What is being asked:
Check each line of the entries below for the string "DWIDTH"; copy every line where it appears.

◆ ◆ ◆ ◆

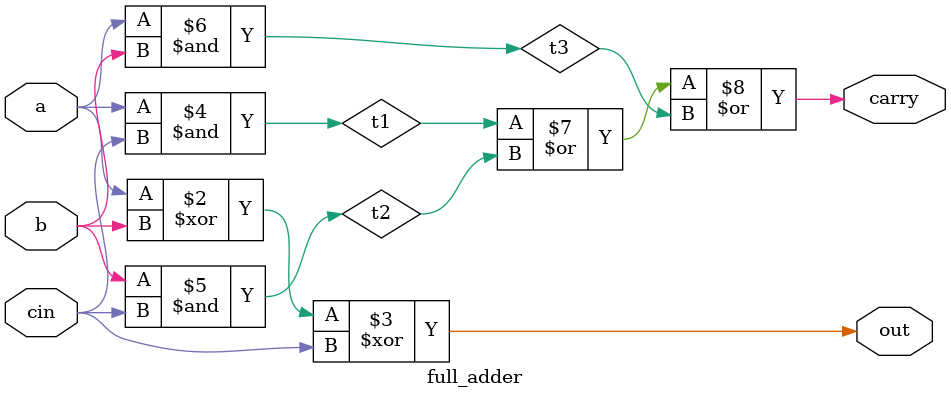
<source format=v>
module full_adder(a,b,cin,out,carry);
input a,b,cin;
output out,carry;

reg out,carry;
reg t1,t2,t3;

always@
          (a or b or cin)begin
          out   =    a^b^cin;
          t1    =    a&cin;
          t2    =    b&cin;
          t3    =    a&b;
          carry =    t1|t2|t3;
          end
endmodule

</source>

◆ ◆ ◆ ◆

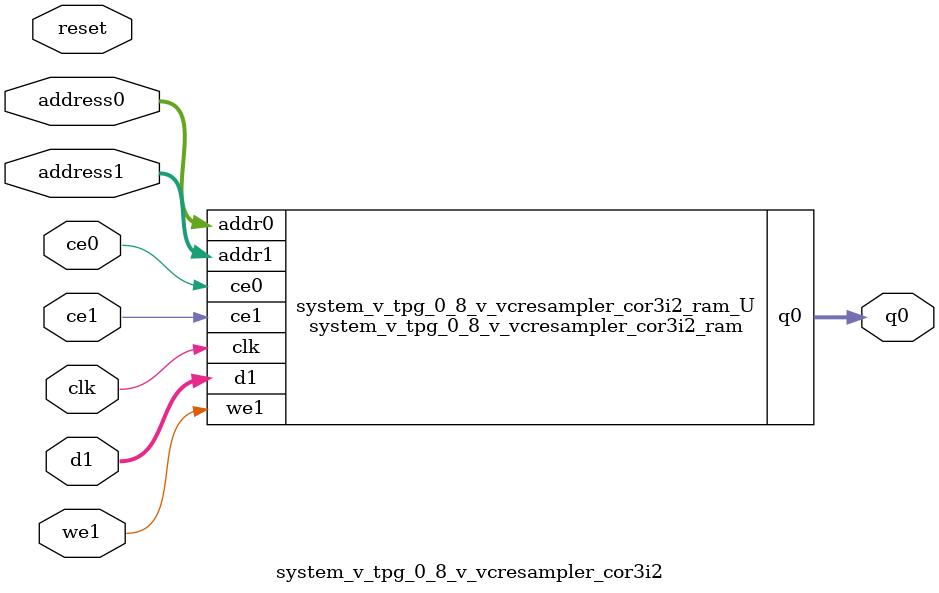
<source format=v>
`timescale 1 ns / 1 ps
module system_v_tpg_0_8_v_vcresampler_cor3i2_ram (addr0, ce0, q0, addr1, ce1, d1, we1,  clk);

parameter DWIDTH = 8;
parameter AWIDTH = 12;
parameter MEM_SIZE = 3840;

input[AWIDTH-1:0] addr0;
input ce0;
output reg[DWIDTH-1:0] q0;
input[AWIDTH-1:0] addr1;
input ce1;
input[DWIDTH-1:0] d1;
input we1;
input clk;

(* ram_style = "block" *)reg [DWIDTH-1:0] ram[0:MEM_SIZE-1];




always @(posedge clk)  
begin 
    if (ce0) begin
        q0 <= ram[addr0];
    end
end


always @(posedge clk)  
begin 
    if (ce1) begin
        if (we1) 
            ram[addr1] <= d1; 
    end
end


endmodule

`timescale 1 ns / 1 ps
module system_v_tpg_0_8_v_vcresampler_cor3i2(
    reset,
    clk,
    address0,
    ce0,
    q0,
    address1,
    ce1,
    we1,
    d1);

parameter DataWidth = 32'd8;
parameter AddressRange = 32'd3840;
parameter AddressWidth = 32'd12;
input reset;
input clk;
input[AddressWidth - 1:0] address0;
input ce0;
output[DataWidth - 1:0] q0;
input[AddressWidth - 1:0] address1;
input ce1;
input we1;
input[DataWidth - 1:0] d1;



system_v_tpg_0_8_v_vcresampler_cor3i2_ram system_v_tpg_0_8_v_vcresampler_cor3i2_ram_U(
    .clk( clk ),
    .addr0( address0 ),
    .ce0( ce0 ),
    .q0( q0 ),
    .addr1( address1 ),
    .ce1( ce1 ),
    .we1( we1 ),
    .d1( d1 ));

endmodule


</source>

◆ ◆ ◆ ◆

Written answer:
parameter DWIDTH = 8;
output reg[DWIDTH-1:0] q0;
input[DWIDTH-1:0] d1;
(* ram_style = "block" *)reg [DWIDTH-1:0] ram[0:MEM_SIZE-1];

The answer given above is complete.